At its July 29, 2010 Emerging Issues Task Force (the “Task Force”) meeting, the Task Force discussed a variety of issues, including the calculation of a reporting unit’s carrying value as part of Step 1 of the goodwill impairment test (EITF Issue No. 10-A). The Task Force deferred a decision on this issue, with further discussion expected at future meetings.
Background
- Under ASC Topic 350 (formerly known as SFAS 142), goodwill is tested for impairment at the reporting unit level based on a two step test:
- Step 1: An entity compares the fair value of a reporting unit with its carrying amount, including goodwill. If a reporting unit’s carrying amount exceeds its fair value, the entity must proceed to Step 2.
- Step 2: The amount of goodwill impairment is measured (if any).
- EITF 10-A addresses how an entity should calculate a reporting unit’s carrying amount in Step 1 and whether the entity should consider additional factors in Step 1 that would result in the need to perform Step 2.

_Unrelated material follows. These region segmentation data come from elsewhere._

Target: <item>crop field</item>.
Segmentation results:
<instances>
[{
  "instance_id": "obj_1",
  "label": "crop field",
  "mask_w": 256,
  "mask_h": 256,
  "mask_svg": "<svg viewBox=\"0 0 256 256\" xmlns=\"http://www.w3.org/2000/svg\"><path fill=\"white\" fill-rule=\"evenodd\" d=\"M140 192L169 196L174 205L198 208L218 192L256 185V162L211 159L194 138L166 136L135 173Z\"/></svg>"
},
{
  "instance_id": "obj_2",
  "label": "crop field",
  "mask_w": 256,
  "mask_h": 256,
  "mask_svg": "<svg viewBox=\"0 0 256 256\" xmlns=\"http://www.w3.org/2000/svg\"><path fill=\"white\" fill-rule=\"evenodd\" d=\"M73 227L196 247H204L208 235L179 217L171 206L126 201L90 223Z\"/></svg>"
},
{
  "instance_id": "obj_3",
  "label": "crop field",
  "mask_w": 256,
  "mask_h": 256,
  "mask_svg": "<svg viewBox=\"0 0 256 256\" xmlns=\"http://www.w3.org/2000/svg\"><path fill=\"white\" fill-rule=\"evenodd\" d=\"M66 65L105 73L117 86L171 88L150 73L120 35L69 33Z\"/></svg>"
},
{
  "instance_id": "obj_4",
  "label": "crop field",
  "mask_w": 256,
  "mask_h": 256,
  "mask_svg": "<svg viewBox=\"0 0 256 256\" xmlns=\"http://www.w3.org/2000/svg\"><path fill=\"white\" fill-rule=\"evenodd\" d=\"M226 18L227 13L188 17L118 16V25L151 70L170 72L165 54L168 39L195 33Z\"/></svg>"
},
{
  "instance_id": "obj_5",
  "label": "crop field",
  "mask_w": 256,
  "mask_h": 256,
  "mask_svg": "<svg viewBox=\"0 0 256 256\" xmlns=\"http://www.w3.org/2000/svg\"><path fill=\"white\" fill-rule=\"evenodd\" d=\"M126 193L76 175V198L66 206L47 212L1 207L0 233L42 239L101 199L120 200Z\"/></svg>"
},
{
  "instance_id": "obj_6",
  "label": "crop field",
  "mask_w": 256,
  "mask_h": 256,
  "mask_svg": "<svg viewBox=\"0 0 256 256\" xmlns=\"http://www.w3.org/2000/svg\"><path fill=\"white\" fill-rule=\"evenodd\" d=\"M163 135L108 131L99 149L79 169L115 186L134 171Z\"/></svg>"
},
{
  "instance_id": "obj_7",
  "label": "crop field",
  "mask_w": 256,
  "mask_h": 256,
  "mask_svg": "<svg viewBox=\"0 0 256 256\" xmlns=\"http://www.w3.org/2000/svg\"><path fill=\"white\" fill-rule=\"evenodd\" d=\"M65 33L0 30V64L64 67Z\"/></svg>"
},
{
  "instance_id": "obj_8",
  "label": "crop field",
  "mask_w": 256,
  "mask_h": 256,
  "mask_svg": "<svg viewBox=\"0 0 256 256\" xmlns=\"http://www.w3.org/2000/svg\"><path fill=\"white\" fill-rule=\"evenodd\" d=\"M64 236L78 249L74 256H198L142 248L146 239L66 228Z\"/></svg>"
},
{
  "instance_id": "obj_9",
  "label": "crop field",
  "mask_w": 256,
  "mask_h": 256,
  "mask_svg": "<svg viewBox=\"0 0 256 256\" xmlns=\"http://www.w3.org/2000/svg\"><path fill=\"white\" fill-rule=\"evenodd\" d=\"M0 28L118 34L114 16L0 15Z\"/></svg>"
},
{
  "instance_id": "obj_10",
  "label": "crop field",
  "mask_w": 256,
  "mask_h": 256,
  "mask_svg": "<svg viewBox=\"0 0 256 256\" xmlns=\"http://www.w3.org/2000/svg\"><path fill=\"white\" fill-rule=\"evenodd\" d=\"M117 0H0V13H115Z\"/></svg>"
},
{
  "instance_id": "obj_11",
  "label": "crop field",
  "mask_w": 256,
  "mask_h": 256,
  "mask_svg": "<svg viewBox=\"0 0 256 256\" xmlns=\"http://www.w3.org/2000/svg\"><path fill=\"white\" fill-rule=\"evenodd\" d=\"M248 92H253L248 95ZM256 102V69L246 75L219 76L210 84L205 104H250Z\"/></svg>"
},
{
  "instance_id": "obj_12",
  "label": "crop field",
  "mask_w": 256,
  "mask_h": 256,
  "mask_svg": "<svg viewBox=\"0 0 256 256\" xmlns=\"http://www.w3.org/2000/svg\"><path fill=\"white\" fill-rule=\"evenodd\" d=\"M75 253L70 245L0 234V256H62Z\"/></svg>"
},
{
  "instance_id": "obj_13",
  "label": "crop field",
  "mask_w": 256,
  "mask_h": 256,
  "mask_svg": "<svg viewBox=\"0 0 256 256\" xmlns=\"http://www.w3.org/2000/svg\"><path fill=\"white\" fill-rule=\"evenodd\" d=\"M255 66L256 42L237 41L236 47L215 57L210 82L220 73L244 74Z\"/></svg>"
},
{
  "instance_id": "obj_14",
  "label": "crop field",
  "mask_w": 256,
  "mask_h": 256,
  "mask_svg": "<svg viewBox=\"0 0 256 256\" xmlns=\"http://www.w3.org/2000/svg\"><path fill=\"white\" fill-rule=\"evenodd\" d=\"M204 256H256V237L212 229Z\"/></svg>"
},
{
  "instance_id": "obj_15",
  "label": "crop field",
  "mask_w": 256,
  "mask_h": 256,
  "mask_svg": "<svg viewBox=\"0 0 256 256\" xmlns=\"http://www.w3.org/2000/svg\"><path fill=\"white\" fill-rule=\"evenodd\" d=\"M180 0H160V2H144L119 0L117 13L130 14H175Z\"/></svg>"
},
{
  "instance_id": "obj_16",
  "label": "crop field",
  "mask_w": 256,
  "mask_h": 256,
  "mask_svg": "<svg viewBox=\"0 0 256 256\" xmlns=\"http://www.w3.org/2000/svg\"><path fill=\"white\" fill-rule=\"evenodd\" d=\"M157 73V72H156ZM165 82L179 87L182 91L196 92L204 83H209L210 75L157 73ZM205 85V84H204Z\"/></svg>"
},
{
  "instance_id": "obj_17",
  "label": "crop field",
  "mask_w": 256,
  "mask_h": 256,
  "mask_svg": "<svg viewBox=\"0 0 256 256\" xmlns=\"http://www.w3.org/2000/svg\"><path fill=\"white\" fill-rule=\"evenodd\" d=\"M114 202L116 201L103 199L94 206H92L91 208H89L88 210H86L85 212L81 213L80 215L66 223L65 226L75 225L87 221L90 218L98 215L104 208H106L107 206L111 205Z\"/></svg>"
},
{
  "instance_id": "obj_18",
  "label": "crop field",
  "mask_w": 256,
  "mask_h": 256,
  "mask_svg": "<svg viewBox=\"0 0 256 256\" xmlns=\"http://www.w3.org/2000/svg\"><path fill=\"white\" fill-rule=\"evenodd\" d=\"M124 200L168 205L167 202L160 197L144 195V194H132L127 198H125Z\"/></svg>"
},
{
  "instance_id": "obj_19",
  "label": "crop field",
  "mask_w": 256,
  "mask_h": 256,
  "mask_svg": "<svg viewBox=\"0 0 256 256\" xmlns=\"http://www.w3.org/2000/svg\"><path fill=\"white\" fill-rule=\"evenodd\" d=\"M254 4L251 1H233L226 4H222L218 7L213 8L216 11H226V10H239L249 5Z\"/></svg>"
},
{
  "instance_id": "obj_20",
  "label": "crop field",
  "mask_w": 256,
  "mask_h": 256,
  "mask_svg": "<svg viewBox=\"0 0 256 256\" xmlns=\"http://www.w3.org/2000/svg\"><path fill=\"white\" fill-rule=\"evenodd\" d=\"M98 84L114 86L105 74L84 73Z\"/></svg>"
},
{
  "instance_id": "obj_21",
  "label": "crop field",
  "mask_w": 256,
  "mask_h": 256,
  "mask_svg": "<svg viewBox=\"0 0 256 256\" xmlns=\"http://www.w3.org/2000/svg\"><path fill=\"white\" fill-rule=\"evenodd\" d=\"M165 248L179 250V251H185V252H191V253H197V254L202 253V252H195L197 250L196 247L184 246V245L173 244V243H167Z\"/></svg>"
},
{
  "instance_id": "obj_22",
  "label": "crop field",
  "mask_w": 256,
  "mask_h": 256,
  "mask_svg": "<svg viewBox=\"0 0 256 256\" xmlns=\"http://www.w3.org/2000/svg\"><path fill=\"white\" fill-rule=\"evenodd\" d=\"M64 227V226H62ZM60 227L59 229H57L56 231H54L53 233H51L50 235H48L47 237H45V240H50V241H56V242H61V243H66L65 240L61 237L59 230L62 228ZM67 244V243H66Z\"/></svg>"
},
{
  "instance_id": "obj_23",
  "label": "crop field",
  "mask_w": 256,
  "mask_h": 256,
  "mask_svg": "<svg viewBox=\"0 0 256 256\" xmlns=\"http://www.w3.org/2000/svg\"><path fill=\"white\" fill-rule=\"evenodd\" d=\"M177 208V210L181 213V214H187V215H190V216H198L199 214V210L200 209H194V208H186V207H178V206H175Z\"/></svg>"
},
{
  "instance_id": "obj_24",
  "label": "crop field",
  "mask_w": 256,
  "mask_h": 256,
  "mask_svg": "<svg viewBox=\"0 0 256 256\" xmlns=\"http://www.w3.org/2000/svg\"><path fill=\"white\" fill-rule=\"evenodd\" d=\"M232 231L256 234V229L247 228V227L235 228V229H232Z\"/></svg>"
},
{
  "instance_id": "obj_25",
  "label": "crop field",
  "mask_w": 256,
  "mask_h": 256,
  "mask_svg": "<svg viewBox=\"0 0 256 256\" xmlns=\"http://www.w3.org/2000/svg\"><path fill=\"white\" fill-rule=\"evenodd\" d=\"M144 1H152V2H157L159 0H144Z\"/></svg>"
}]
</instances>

- There are various methods in practice related to how a reporting unit’s carrying amount is calculated in Step 1, with entities generally using either:
- An equity-value-based test, which compares the fair value of a reporting unit’s equity to its net book value, or
- An enterprise-value based test, which compares the fair value of a reporting unit excluding the deduction of its interest-bearing debt to its net carrying amount of total assets less non-interest bearing liabilities
- The selection of the Step 1 testing approach can impact whether a reporting unit passes or fails Step 1. Specifically, a question has arisen about how to perform Step 1 when the net assets of a reporting unit are negative. In addition, whether debt is included or excluded from a reporting unit’s carrying amount can lead to different results in Step 1, and therefore affects whether Step 2 is performed.
Meeting Discussions
- The Task Force discussed several options related to calculating the carrying value in Step 1:
- Equity-value based, but proceed to Step 2 if a reporting unit has a negative carrying amount
1A. Equity-valued based, but without the requirement that interest-bearing debt be allocated to single reporting unit enterprises in all cases
1B. Equity-value based, but with the requirement to proceed to Step 2 if a reporting unit has a negative carrying amount AND qualitative factors exist that indicate that goodwill is more likely than not impaired
- Equity-value based, but proceed to Step 2 if qualitative factors exist that indicate goodwill is more likely than not impaired
- Enterprise-value based
- Asset-based approach, in which all liabilities except deferred tax liabilities are not deducted from the carrying amount
- Market participant approach, which is based on how market participants would value a reporting unit
- Equity-value based, but proceed to Step 2 if a reporting unit has a negative carrying amount
- The Task Force did not reach a consensus related to the options above, but directed the FASB staff to perform further research on the four equity-based options (1, 1A, 1B, and 2).